Since turning over the director’s keys to March in 2015, Baldwin remained active with SAR, but decided to retire now because of his age. 
“By the time next season rolls around I’ll be pushing 74 years old and that’s getting to be kind of pushing the envelope,” said Baldwin. “I question if I should be out there hiking around the woods, climbing around on the rocks and trying to rescue people when we have other people who can do it? They don’t need to be rescuing me, too.”

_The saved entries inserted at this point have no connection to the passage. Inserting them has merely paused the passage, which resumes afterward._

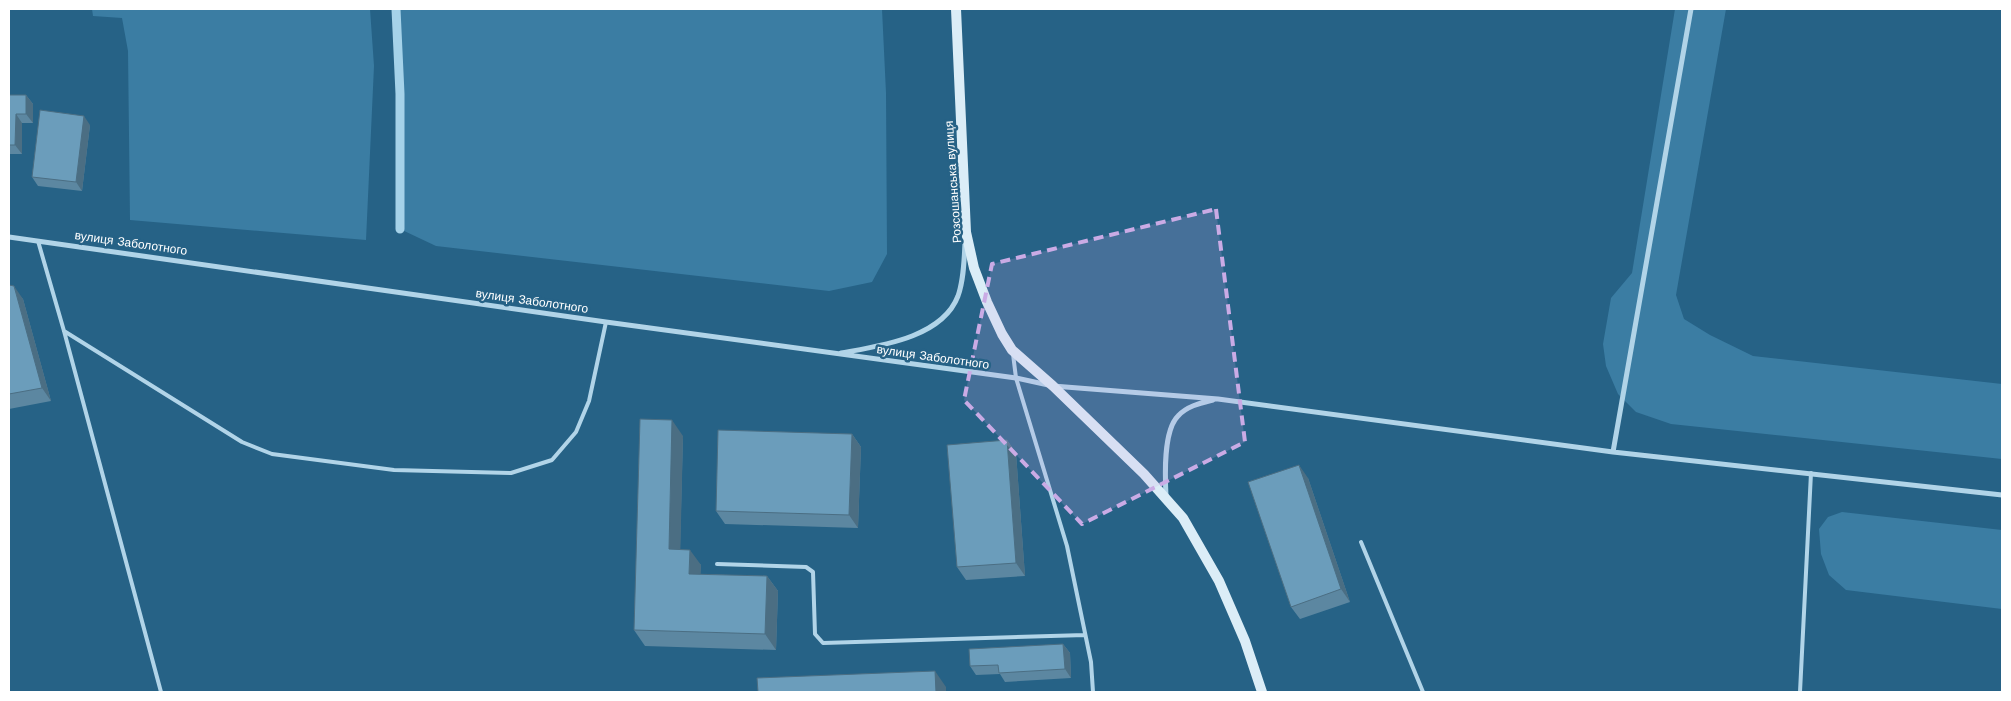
<svg xmlns="http://www.w3.org/2000/svg" width="2011" height="701" font-family="'Work Sans',sans-serif">
<style>
.green{fill:#3b7da3}
.lines{fill:none;stroke-linecap:round;stroke-linejoin:round}
.stream{stroke:#a5d2e9;stroke-width:9}
.lane{stroke:#b1d4e8;stroke-width:4}
.street{stroke:#b1d4e8;stroke-width:5}
.secondary{stroke:#dbedf7;stroke-width:10}
.wall{fill:#5c87a1}
.shaded-wall{fill:#4b6e83}
.building{fill:#6b9dbb;stroke:#4b6e83}
.marked{fill:#caabe5;fill-opacity:0.2;stroke:#caabe5;stroke-width:4;stroke-dasharray:10 6;stroke-linejoin:round}
.labels{text-anchor:middle;stroke-width:5;stroke-linejoin:round;paint-order:stroke}
.street-label{font-size:12px;fill:#fff;stroke:#266286}
</style>
<rect width="100%" height="100%" fill="#266286"/>
<path class="green" d="M 92,9 L 370,9 L 374,66 L 366,240 L 130,220 L 128,51 L 122,18 L 93,16 Z
M 396,9 L 882,9 L 886,93 L 887,254 L 872,282 L 829,291 L 436,246 L 400,229 L 400,94 Z
M 1675,9 L 1726,9 L 1676,295 L 1684,319 L 1710,335 L 1753,356 L 2002,384 L 2002,459 L 1671,424 L 1636,412 L 1618,394 L 1606,366 L 1603,344 L 1611,298 L 1632,273 Z
M 1842,512 L 2002,530 L 2002,609 L 1846,590 L 1829,575 L 1821,554 L 1819,529 L 1828,517 Z"/>
<g class="lines">
<path class="stream" d="M 396,9 L 400,94 L 400,229"/>
<path class="lane" d="M 38,241 L 64,331 L 161,692
M 64,331 L 242,442 L 272,454 L 394,470 L 511,473 L 552,460 L 576,432 L 589,401 L 606,322
M 1013,354 L 1016,378 L 1067,546 L 1091,662 L 1093,692
M 1361,542 L 1423,692
M 717,564 L 806,567 L 813,572 L 815,634 L 823,643 L 1085,635
M 1800,692 L 1811,473"/>
<path class="street" d="M 9,237 L 606,322 L 1016,378 L 1053,386 L 1218,399 L 1613,452 L 2002,495
M 841,353 C 879,346 942,338 958,296 C 964,279 964,260 965,243
M 1613,452 L 1691,9
M 1166,496 C 1165,476 1163,431 1178,416 C 1187,406 1201,403 1213,400"/>
<path class="secondary" d="M 956,9 L 966,232 L 974,268 L 987,302 L 1002,334 L 1012,350 L 1053,386 L 1144,474 L 1183,518 L 1219,581 L 1245,641 L 1262,692"/>
</g>
<path class="wall" d="M 9,95 L 26,95 L 33,104 L 33,123 L 22,123 L 22,154 L 9,154 Z
M 90,125 L 82,191 L 38,186 L 32,177 Z
M 9,285 L 23,299 L 51,401 L 9,409 Z
M 852,434 L 861,447 L 858,528 L 725,524 L 716,511 Z
M 683,436 L 680,549 L 701,565 L 700,574 L 767,576 L 778,591 L 776,650 L 645,646 L 634,630 Z
M 1007,440 L 1016,453 L 1025,576 L 966,580 L 957,567 Z
M 1308,478 L 1350,602 L 1300,619 L 1291,607 Z
M 1063,644 L 1070,653 L 1071,678 L 1005,682 L 1000,674 L 976,675 L 970,666 Z"/>
<path class="shaded-wall" d="M 26,95 L 33,104 L 33,123 L 26,114 Z
M 16,114 L 22,123 L 22,154 L 15,145 Z
M 84,116 L 90,125 L 82,191 L 76,182 Z
M 14,286 L 23,299 L 51,401 L 42,388 Z
M 672,420 L 683,436 L 680,565 L 669,549 Z
M 852,434 L 861,447 L 858,528 L 849,515 Z
M 1007,440 L 1016,453 L 1025,576 L 1016,563 Z
M 1299,465 L 1308,478 L 1350,602 L 1341,589 Z
M 690,550 L 701,565 L 700,589 L 689,574 Z
M 767,576 L 778,591 L 776,650 L 765,634 Z
M 1063,644 L 1070,653 L 1071,678 L 1065,669 Z
M 935,671 L 946,687 L 946,692 L 936,692 Z"/>
<path class="building" d="M 9,95 L 26,95 L 26,114 L 16,114 L 15,145 L 9,145 Z
M 40,110 L 84,116 L 76,182 L 32,177 Z
M 9,285 L 14,286 L 42,388 L 9,394 Z
M 640,419 L 672,420 L 669,549 L 690,550 L 689,574 L 767,576 L 765,634 L 634,630 Z
M 718,430 L 852,434 L 849,515 L 716,511 Z
M 1007,440 L 1016,563 L 957,567 L 947,445 Z
M 1299,465 L 1341,589 L 1291,607 L 1248,482 Z
M 1063,644 L 1065,669 L 999,673 L 998,665 L 970,666 L 969,649 Z
M 935,671 L 936,692 L 758,692 L 757,678 Z"/>
<path class="marked" d="M 1216,209 L 1245,442 L 1082,524 L 964,400 L 992,264 Z"/>
<g class="labels">
<g class="street-label">
<text transform="translate(953 182) rotate(-94)" y="4">Розсошанська вулиця</text>
<text transform="translate(131 243) rotate(8)" y="4">вулиця Заболотного</text>
<text transform="translate(532 301) rotate(8)" y="4">вулиця Заболотного</text>
<text transform="translate(933 357) rotate(8)" y="4">вулиця Заболотного</text>
</g>
</g>
<rect width="2011" height="701" fill="none" stroke="#ffffff" stroke-width="20"/>
</svg>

Nevertheless, Baldwin says every time he gets a message on his phone that SAR is being paged out he feels the pull to answer it and says he would love to still be doing it. 
“And it’s been a lot of fun,” he said. “I’ve really enjoyed it over the years.”
When asked what he is most proud of from his years with SAR, Baldwin said, “I take a lot of pride in bringing new people into the organization and getting them trained and able to go out and safely do rescues. We’ve saved a lot of lives.”
An open house in Baldwin’s honor planned for the end of August was postponed because of the recent uptick in coronavirus cases in the county. Organizers are hoping to reschedule it for a later date.